## Check your understanding
1) List every calendar date mentioned in the Boucher encryption article.
2) Write the next part of the Boucher encryption article, continuing from its last sentence.

## Supplied text
○ ○ ○ ○

In this case, Judge Niedermeier took the second approach. He said that encryption keys can be "testimonial," and even the prosecution's alternative of asking the defendant to type in the passphrase when nobody was looking would be insufficient.

Laptop files: Unencrypted, then encrypted
A second reason this case is unusual is that Boucher was initially arrested when customs agents stopped him and searched his laptop when he and his father crossed the border from Canada on December 17, 2006. An officer opened the laptop, accessed the files without a password or passphrase, and allegedly discovered "thousands of images of adult pornography and animation depicting adult and child pornography."

Boucher was read his Miranda rights, waived them, and allegedly told the customs agents that he may have downloaded child pornography. But then--and this is key--the laptop was shut down after Boucher was arrested. It wasn't until December 26 that a Vermont Department of Corrections officer tried to access the laptop--prosecutors obtained a subpoena on December 19--and found that the Z: drive was encrypted with PGP, or Pretty Good Privacy. (PGP sells software, including whole disk encryption and drive-specific encryption. It's a little unclear what exactly happened, but one likely scenario is that Boucher configured PGP to forget his passphrase, effectively re-encrypting the Z: drive, after a few hours or days had elapsed.)

According to Niedermeier's written opinion, prosecutors sent Boucher a grand jury subpoena asking for the passwords because:

Secret Service Agent Matthew Fasvlo, who has experience and training in computer forensics, testified that it is nearly impossible to access these encrypted files without knowing the password. There are no "back doors" or secret entrances to access the files. The only way to get access without the password is to use an automated system which repeatedly guesses passwords. According to the government, the process to unlock drive Z could take years, based on efforts to unlock similarly encrypted files in another case. Despite its best efforts, to date the government has been unable to learn the password to access drive Z.

○ ○ ○ ○

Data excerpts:
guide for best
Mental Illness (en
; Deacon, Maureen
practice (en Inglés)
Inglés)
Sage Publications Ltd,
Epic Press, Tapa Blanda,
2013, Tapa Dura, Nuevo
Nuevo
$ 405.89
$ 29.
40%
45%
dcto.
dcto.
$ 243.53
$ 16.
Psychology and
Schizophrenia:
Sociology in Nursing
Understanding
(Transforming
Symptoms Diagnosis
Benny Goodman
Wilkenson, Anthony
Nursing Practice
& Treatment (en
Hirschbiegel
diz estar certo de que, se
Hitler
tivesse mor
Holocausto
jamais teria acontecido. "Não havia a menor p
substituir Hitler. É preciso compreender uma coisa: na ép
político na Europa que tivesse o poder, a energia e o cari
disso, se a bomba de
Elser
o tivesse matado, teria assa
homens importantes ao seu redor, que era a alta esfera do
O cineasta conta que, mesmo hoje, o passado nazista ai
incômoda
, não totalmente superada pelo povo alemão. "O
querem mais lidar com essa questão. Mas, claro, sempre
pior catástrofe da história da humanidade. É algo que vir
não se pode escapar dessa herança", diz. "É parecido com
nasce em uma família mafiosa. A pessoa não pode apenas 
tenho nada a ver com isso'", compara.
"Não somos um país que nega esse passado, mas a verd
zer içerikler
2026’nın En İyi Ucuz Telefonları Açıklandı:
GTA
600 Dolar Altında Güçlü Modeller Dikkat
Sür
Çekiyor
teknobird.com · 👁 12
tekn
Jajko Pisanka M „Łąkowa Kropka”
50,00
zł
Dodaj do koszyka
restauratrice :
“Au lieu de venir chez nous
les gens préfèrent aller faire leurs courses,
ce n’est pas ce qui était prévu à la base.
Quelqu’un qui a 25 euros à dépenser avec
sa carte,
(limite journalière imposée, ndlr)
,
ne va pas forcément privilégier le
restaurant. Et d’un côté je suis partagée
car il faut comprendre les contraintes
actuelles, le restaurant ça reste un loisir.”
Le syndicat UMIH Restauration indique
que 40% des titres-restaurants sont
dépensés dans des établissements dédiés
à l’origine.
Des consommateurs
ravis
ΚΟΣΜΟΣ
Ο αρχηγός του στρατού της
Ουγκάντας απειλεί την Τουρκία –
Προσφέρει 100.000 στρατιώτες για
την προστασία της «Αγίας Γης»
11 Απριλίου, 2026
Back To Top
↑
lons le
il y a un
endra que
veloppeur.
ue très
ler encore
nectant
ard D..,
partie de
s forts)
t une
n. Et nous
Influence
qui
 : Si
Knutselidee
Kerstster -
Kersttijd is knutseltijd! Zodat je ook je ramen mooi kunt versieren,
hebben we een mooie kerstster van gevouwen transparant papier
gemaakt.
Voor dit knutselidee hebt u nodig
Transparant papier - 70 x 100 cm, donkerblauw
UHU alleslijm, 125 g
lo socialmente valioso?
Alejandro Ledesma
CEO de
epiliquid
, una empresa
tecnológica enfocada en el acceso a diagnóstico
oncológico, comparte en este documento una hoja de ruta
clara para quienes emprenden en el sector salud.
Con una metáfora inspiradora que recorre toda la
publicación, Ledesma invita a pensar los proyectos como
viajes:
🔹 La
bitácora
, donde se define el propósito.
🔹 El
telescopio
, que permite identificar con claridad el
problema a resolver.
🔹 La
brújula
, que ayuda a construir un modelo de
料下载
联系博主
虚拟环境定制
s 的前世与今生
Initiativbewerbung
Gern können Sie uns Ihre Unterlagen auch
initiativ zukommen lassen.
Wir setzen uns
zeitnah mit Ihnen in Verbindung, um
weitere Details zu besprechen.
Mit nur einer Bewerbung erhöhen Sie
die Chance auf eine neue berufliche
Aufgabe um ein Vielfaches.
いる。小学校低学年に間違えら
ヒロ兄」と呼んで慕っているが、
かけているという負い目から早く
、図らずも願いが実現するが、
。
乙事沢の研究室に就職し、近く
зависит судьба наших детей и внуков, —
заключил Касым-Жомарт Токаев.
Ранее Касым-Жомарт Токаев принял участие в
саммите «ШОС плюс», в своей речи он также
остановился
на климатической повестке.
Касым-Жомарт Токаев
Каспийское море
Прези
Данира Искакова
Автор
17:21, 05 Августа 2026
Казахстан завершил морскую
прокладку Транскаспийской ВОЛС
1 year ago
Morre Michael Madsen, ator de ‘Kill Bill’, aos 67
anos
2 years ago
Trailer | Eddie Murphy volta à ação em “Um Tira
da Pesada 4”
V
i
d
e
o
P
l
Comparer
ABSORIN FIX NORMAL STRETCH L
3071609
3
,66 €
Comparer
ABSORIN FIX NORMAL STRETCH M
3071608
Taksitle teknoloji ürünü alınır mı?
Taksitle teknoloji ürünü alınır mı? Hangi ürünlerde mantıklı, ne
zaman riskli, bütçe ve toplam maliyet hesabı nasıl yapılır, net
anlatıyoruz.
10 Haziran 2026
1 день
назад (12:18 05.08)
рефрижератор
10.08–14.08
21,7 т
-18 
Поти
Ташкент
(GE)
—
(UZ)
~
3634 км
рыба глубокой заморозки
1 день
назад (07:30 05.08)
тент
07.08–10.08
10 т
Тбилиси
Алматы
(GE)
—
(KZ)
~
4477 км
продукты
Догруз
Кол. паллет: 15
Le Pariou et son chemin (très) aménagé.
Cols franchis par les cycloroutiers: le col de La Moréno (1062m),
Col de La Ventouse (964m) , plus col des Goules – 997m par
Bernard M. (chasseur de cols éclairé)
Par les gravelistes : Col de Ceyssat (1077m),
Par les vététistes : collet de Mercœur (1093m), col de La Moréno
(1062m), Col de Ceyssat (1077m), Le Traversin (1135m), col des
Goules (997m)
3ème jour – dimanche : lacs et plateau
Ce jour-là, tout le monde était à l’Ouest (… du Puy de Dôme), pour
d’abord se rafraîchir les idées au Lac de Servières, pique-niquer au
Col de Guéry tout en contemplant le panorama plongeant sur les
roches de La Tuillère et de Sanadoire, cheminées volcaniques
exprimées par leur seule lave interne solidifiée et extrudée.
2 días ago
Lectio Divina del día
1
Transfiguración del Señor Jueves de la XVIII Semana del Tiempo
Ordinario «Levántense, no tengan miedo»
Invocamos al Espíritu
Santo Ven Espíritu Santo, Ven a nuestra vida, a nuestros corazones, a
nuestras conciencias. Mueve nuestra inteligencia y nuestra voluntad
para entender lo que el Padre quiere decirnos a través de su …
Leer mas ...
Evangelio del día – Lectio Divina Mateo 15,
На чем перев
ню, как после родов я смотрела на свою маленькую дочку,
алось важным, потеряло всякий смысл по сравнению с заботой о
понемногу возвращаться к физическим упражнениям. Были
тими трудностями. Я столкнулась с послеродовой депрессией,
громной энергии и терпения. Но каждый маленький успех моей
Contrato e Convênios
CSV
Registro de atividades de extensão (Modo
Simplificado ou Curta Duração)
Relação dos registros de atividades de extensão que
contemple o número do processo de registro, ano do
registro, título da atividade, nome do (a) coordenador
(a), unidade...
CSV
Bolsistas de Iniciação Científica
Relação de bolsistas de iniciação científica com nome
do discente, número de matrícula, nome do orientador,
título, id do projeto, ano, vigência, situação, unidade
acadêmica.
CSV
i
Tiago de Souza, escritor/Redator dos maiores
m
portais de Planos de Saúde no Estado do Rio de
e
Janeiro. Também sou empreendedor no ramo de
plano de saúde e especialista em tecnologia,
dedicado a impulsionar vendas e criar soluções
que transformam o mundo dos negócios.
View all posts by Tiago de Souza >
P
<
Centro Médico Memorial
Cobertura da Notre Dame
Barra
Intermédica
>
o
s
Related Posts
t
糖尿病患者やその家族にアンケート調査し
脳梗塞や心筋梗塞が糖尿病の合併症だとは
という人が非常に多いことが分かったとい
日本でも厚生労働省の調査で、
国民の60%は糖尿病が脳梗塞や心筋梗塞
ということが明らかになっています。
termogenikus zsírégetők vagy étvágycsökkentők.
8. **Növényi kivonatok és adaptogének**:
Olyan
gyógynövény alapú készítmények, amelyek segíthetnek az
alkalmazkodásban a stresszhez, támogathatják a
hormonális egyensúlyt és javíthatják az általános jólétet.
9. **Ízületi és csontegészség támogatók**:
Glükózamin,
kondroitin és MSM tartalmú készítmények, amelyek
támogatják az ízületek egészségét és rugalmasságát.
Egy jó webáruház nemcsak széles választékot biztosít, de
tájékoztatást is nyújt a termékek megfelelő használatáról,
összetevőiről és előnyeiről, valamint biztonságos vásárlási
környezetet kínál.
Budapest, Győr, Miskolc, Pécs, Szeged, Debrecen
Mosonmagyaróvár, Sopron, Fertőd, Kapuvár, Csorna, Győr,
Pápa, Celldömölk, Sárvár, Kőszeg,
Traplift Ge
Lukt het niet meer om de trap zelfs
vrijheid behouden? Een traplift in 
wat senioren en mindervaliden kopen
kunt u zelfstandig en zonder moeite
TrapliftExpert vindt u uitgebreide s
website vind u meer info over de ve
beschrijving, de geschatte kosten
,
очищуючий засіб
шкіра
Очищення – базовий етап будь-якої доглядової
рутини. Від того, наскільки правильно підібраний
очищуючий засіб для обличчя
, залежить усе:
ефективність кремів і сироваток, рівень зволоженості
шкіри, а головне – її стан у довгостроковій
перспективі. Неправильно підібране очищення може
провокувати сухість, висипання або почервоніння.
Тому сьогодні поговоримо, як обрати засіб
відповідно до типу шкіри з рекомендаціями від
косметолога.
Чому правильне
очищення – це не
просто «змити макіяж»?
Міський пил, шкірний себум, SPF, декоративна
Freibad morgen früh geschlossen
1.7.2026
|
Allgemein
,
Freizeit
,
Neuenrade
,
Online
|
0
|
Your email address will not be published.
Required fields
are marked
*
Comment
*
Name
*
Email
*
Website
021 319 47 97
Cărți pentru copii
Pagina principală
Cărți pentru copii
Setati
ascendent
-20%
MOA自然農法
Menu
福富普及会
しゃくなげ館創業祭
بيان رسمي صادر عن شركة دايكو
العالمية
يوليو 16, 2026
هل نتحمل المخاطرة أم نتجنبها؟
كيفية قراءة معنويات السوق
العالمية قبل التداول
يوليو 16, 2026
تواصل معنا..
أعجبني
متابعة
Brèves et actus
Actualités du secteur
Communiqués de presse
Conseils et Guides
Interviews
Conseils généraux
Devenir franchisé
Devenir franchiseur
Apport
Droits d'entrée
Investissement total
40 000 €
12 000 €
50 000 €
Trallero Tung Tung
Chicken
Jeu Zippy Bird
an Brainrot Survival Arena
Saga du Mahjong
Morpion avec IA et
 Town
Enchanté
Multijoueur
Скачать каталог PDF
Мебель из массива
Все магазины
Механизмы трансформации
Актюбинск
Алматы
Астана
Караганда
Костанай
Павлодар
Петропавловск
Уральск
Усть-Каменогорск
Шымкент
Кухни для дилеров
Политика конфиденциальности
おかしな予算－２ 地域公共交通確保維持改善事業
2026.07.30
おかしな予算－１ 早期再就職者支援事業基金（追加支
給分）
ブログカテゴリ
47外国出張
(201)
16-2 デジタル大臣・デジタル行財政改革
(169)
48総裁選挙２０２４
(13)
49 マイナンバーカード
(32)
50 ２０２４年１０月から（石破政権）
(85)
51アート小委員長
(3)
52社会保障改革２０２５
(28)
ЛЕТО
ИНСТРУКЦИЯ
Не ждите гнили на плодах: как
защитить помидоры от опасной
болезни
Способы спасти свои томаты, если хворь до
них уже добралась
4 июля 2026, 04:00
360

○ ○ ○ ○

## Results in order
1)
- December 17, 2006
- December 19
- December 26

2)
The opinion added:

If the subpoena is requesting production of the files in drive Z, the foregone conclusion doctrine does not apply. While the government has seen some of the files on drive Z, it has not viewed all or even most of them. While the government may know of the existence and location of the files it has previously viewed, it does not know of the existence of other files on drive Z that may contain incriminating material. By compelling entry of the password the government would be compelling production of all the files on drive Z, both known and unknown.

Boucher is a Canadian citizen who is a lawful permanent resident in the United States and lives with his father in Derry, N.H. Two attorneys listed as representing him could not immediately be reached for comment on Friday.

So what happens next? It's possible that prosecutors will be able to establish that Boucher's laptop has child pornography on it without being able to access it: after all, there were at least two federal agents who looked at the laptop when the Z: drive was still unencrypted.

But if this ruling in the case is eventually appealed, it could have a far-reaching impact in a pro-privacy or pro-law-enforcement direction.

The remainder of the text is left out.